_Extrait du document_:
Ainsi, le modèle a simulé les différentes vitesses de vent sur la planète, au fil de la journée, des saisons et des années, car les tempêtes varient d’une année à l’autre. Dans la revue Inverse, Hartwick déclare : « Ce qui est passionnant dans ce type d’étude, c’est que la physique fondamentale régissant la dynamique atmosphérique et le climat sur Terre et sur Mars et d’autres systèmes planétaires est la même. Ainsi, vous pouvez construire ce cadre et recentrer des zones spécifiques d’un modèle pour vraiment identifier des zones spécifiques du climat de Mars par rapport au climat de la Terre, par rapport au climat de Vénus, par rapport au climat des exoplanètes ».
Des sites à privilégier
Les chercheurs ont alors découvert que les vitesses du vent sur certains sites d’atterrissage pour les futures missions sont suffisamment rapides pour fournir une source d’énergie autonome ou complémentaire à l’énergie solaire ou nucléaire. Ils ont trouvé 23 sites les plus favorables à l’installation d’éoliennes.
Alors que plusieurs régions présentent un potentiel prometteur, d’autres régions d’intérêt scientifique peuvent être écartées sur la base du seul potentiel naturel d’énergie solaire et éolienne.
Les auteurs démontrent que les éoliennes pourraient représenter une source d’énergie importante, en particulier la nuit et pendant la saison poussiéreuse de Mars et le long des pentes topographiques. Notamment les sites d’atterrissage à haute latitude, proches des ressources souterraines de glace d’eau, sont rendus accessibles en utilisant l’énergie éolienne en plus de l’énergie solaire et nucléaire.

[Entrées de données enregistrées]
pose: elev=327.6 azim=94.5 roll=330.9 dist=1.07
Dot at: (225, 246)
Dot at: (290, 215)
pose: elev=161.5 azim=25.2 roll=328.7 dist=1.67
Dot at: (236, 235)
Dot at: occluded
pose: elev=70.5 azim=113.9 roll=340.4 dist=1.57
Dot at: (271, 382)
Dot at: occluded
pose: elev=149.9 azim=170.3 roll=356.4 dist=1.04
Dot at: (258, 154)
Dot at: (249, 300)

_Tâches à réaliser_:
A. Traduisez en anglais cette phrase de l'extrait sur l'énergie éolienne sur Mars : « Ils ont trouvé 23 sites les plus favorables à l'installation d'éoliennes. »
B. D'après l'extrait sur l'énergie éolienne sur Mars, à quels moments les éoliennes pourraient-elles représenter une source d'énergie importante ?
C. Citez le passage de l'extrait sur l'énergie éolienne sur Mars qui commence à « Des sites à » et se termine à « solaire et éolienne. ».
Ces données n'ont aucun lien avec l'extrait sur l'énergie éolienne sur Mars.

_Réponses attendues_:
A. They found the 23 sites most favorable for installing wind turbines.

B. En particulier la nuit et pendant la saison poussiéreuse de Mars.

C.
Des sites à privilégier
Les chercheurs ont alors découvert que les vitesses du vent sur certains sites d’atterrissage pour les futures missions sont suffisamment rapides pour fournir une source d’énergie autonome ou complémentaire à l’énergie solaire ou nucléaire. Ils ont trouvé 23 sites les plus favorables à l’installation d’éoliennes.
Alors que plusieurs régions présentent un potentiel prometteur, d’autres régions d’intérêt scientifique peuvent être écartées sur la base du seul potentiel naturel d’énergie solaire et éolienne.